La valeur d’une obligation varie dans le sens inverse des taux d’intérêt. Un investisseur ayant acheté de la dette avec un taux d’intérêt négatif, réalisera une perte financière (liée au paiement d’un taux d’intérêt) s’il détient toujours cette dette quand elle arrive à échéance. Ainsi, si avant l’échéance les taux d’intérêt  baissent, les investisseurs possédant des obligations souveraines auront la possibilité de les revendre et ainsi réaliser une plus-value.

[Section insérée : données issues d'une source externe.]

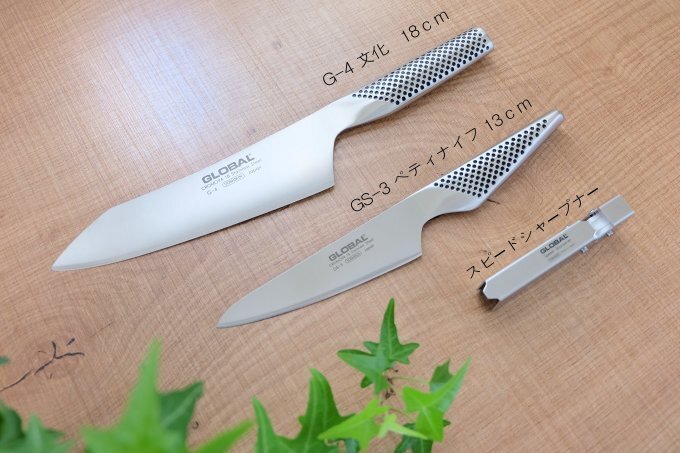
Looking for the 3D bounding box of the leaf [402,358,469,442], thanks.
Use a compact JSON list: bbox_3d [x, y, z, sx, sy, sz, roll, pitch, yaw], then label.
[{"bbox_3d":[0.049,0.084,0.323,0.040,0.012,0.032,-43,75,-10],"label":"leaf"}]

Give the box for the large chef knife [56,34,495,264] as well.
[{"bbox_3d":[-0.032,-0.042,0.410,0.314,0.021,0.056,-26,71,-7],"label":"large chef knife"}]

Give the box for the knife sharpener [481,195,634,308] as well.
[{"bbox_3d":[0.125,0.015,0.384,0.103,0.018,0.015,-31,72,-9],"label":"knife sharpener"}]

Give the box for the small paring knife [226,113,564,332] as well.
[{"bbox_3d":[0.040,0.000,0.395,0.250,0.015,0.037,-29,71,-8],"label":"small paring knife"}]

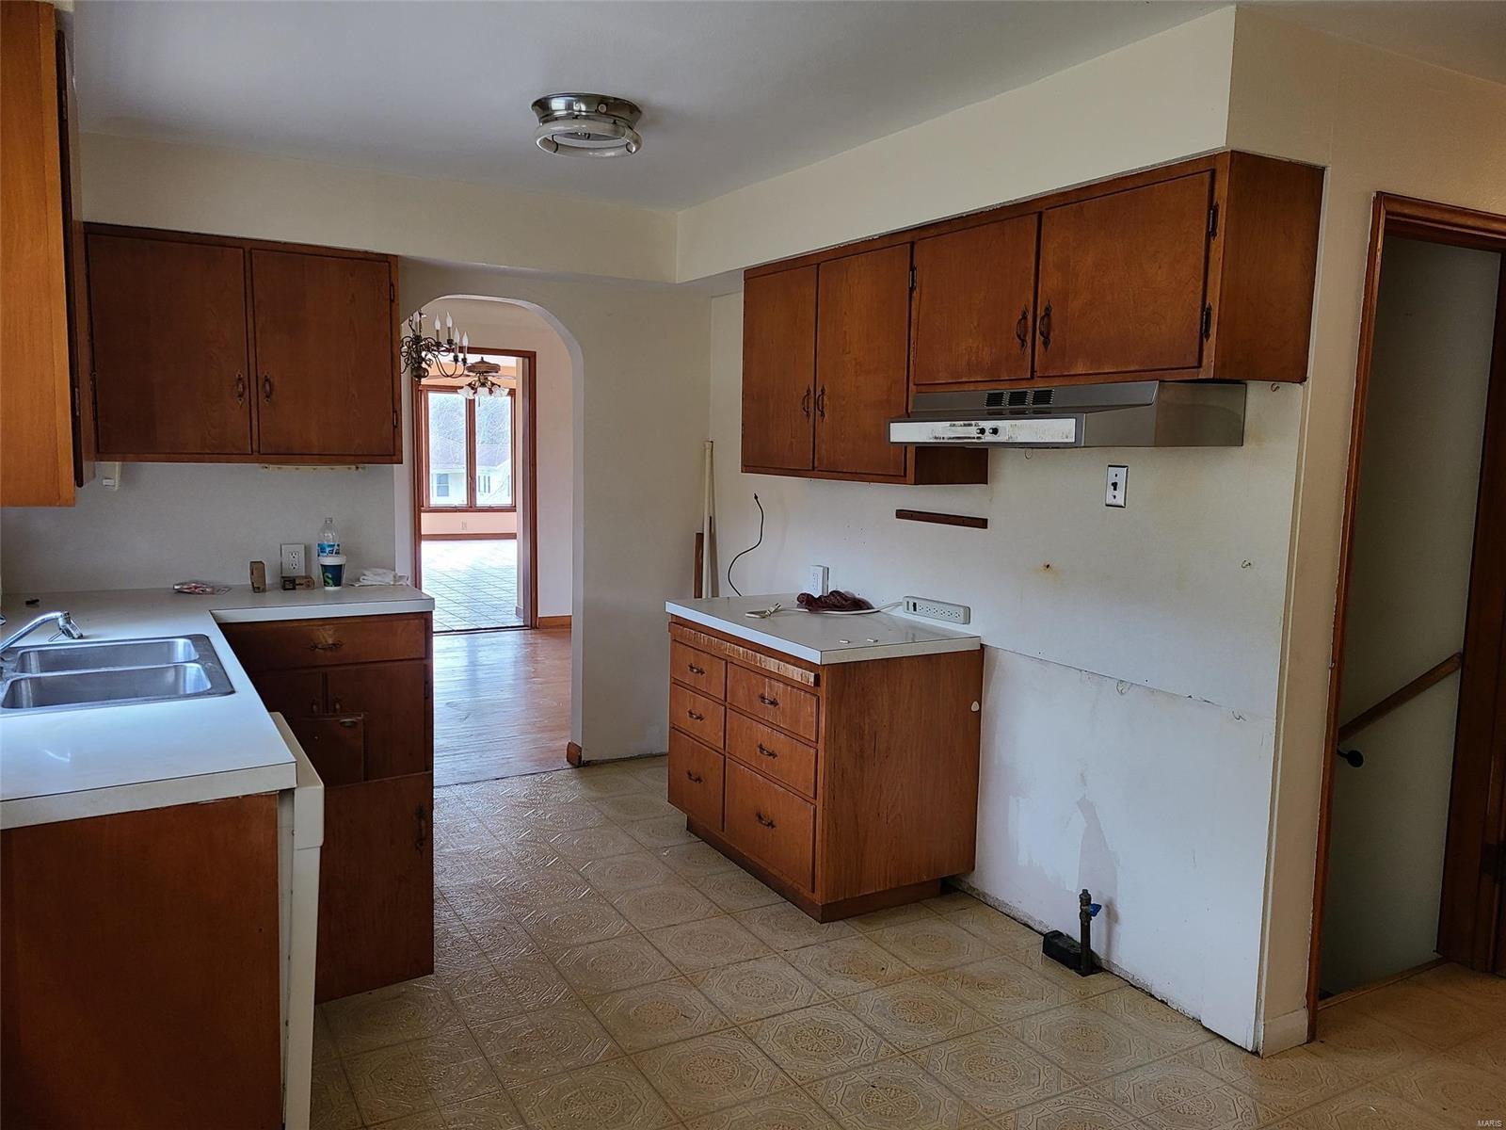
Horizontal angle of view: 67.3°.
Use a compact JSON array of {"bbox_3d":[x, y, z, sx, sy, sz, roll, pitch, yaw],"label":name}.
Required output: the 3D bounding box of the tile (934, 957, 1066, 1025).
[{"bbox_3d":[0.697,1.185,3.164,0.300,0.010,0.300,-2,7,-29],"label":"tile"}]

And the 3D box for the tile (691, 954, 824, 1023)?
[{"bbox_3d":[0.017,1.173,3.130,0.300,0.010,0.300,-2,7,-29],"label":"tile"}]

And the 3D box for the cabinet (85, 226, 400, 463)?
[{"bbox_3d":[-1.881,-0.776,4.210,1.055,0.791,0.293,-2,7,-29],"label":"cabinet"}]

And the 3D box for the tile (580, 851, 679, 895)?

Dans le cas de la Suisse, certains investisseurs ont peut être fait le pari de supporter un taux négatif (de surcroit très faible) mais dans l’espoir de revendre cette dette avant l’échéance, dans 10 ans, dès qu’une baisse des taux significative se manifestera. Etant donné que la Banque centrale suisse a récemment décidé de suspendre son taux plancher pour l’évolution du franc suisse (ce qui a généré une forte appréciation du taux de change, pénalisant ainsi l’économie réelle), l’hypothèse d’une prochaine baisse des taux d’intérêt pour compenser les effets négatifs de cette mesure n’est pas à écarter. Cette situation pourra alors s’avérer bénéfique aux investisseurs ayant acheté des obligations souveraines suisses à taux négatif.

 

4 – Jouer sur le rendement et le taux d’intérêt réel avec la variation des prix 

A partir d’un taux d’intérêt nominal (le taux d’intérêt défini et convenu par les différentes parties au moment de l’emprunt) négatif, un investisseur peut faire le pari que l’inflation peut passer en territoire négatif. Ainsi, en misant sur la baisse de l’indice des prix et un processus déflationniste, un investisseur peut espérer récupérer un taux d’intérêt réel (le taux nominal moins la variation des prix) positif, surtout dans le cas où le taux nominal négatif est peu élevé. Or pour investisseur, c’est le rendement réel qui est recherché.Dans le cas de la Suisse, l’inflation est passée en territoire négatif depuis septembre 2014, avec une inflation à -0,87 % en mars 2015 et les prévisions annuelles tablent sur une déflation sur l’ensemble de l’année, à un taux supérieur à -0,055 %, qui est le taux d’intérêt nominal payé par un investisseur sur l’emprunt suisse à 10 ans du 8 avril 2015. Ceci assure donc un rendement réel positif à un investisseur.

 

 

Ce sont donc la qualité de signature d’un Etat relativement aux autres et les différentes opportunités d’arbitrage qui justifient l’émission et l’achat de dette à taux négatifs. Plus ces deux facteurs seront importants et significatifs, plus des investisseurs seront enclin à vouloir acquérir des titres de dette, même en payant un taux d’intérêt. Le cas de la Suisse permet d’illustrer au mieux ce genre de situation, à un point tel que son opération d’émettre à 10 ans, une maturité encore inédite avec un taux négatif, a attiré un nombre important d’investisseurs.